*** Data for review ***

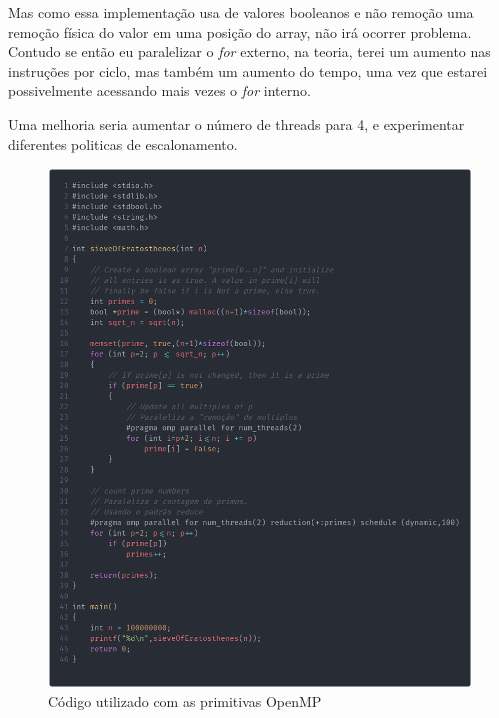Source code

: \documentclass[a4paper,11pt,fleqn]{article}
\begin{document}
Mas como essa implementação usa de valores booleanos e não remoção uma
remoção física do valor em uma posição do array, não irá ocorrer problema.
Contudo se então eu paralelizar o \textit{for} externo, na teoria, terei um aumento nas instruções por ciclo, mas também um aumento do tempo, uma vez que estarei
possivelmente acessando mais vezes o \textit{for} interno.

Uma melhoria seria aumentar o número de threads para 4, e experimentar
diferentes politicas de escalonamento.

\newpage
\begin{figure}[h!]
    \caption{Código utilizado com as primitivas OpenMP}
    \centering
    \includegraphics[scale=0.56]{carbon}
\end{figure}
\end{document}
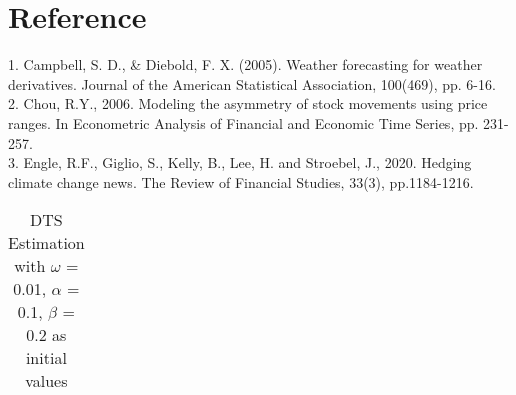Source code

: \documentclass{article}
\begin{document}
	\section{Reference}	
	1. Campbell, S. D., \& Diebold, F. X. (2005). Weather forecasting for weather derivatives. Journal of the American Statistical Association, 100(469), pp. 6-16.
	~\\
	2. Chou, R.Y., 2006. Modeling the asymmetry of stock movements using price ranges. In Econometric Analysis of Financial and Economic Time Series, pp. 231-257. 
	~\\	
	3. Engle, R.F., Giglio, S., Kelly, B., Lee, H. and Stroebel, J., 2020. Hedging climate change news. The Review of Financial Studies, 33(3), pp.1184-1216.
	\begin{sidewaystable}[htbp]
		\centering
		\caption{DTS Estimation with $\omega$ = 0.01, $\alpha$ = 0.1, $\beta$ = 0.2 as initial values}
		\begin{tabular}{cccccccccccccc}
			\toprule
			

\end{tabular}
\end{sidewaystable}
\end{document}
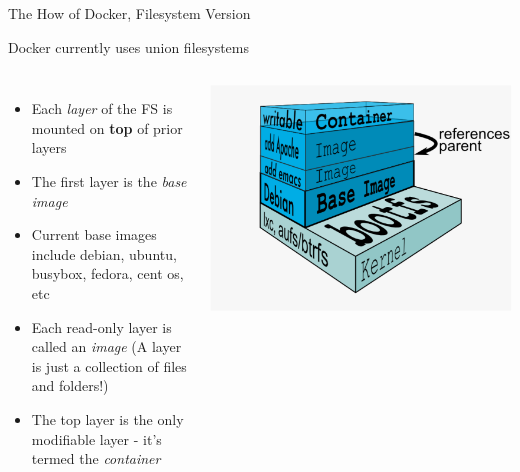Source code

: \documentclass[xcolor=dvipsnames]{beamer}
\begin{document}
\begin{frame}{The How of Docker, Filesystem Version}

Docker currently uses union filesystems

\begin{columns}
  \begin{itemize}
  \item Each \textit{layer} of the FS is mounted on \textbf{top} of prior layers
  \item The first layer is the \textit{base image}
  \item Current base images include debian, ubuntu, busybox, fedora, cent os, etc
  \item Each read-only layer is called an \textit{image} (A layer is just a collection of files and folders!)
  \item The top layer is the only modifiable layer - it's termed the \textit{container}
  \end{itemize}
  \includegraphics[width=\textwidth]{figures/union-fs.pdf}
\end{columns} 

\end{frame}
\end{document}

*** End of Data for review ***

> _What you need to do_
Write out the entries again, word for word. No images.

> _Answer below_
Source code

: \documentclass[a4paper,11pt,fleqn]{article}
\begin{document}
Mas como essa implementação usa de valores booleanos e não remoção uma
remoção física do valor em uma posição do array, não irá ocorrer problema.
Contudo se então eu paralelizar o \textit{for} externo, na teoria, terei um aumento nas instruções por ciclo, mas também um aumento do tempo, uma vez que estarei
possivelmente acessando mais vezes o \textit{for} interno.

Uma melhoria seria aumentar o número de threads para 4, e experimentar
diferentes politicas de escalonamento.

\newpage
\begin{figure}[h!]
    \caption{Código utilizado com as primitivas OpenMP}
    \centering
    \includegraphics[scale=0.56]{carbon}
\end{figure}
\end{document}
Source code

: \documentclass{article}
\begin{document}
	\section{Reference}	
	1. Campbell, S. D., \& Diebold, F. X. (2005). Weather forecasting for weather derivatives. Journal of the American Statistical Association, 100(469), pp. 6-16.
	~\\
	2. Chou, R.Y., 2006. Modeling the asymmetry of stock movements using price ranges. In Econometric Analysis of Financial and Economic Time Series, pp. 231-257. 
	~\\	
	3. Engle, R.F., Giglio, S., Kelly, B., Lee, H. and Stroebel, J., 2020. Hedging climate change news. The Review of Financial Studies, 33(3), pp.1184-1216.
	\begin{sidewaystable}[htbp]
		\centering
		\caption{DTS Estimation with $\omega$ = 0.01, $\alpha$ = 0.1, $\beta$ = 0.2 as initial values}
		\begin{tabular}{cccccccccccccc}
			\toprule
			

\end{tabular}
\end{sidewaystable}
\end{document}
Source code

: \documentclass[xcolor=dvipsnames]{beamer}
\begin{document}
\begin{frame}{The How of Docker, Filesystem Version}

Docker currently uses union filesystems

\begin{columns}
  \begin{itemize}
  \item Each \textit{layer} of the FS is mounted on \textbf{top} of prior layers
  \item The first layer is the \textit{base image}
  \item Current base images include debian, ubuntu, busybox, fedora, cent os, etc
  \item Each read-only layer is called an \textit{image} (A layer is just a collection of files and folders!)
  \item The top layer is the only modifiable layer - it's termed the \textit{container}
  \end{itemize}
  \includegraphics[width=\textwidth]{figures/union-fs.pdf}
\end{columns} 

\end{frame}
\end{document}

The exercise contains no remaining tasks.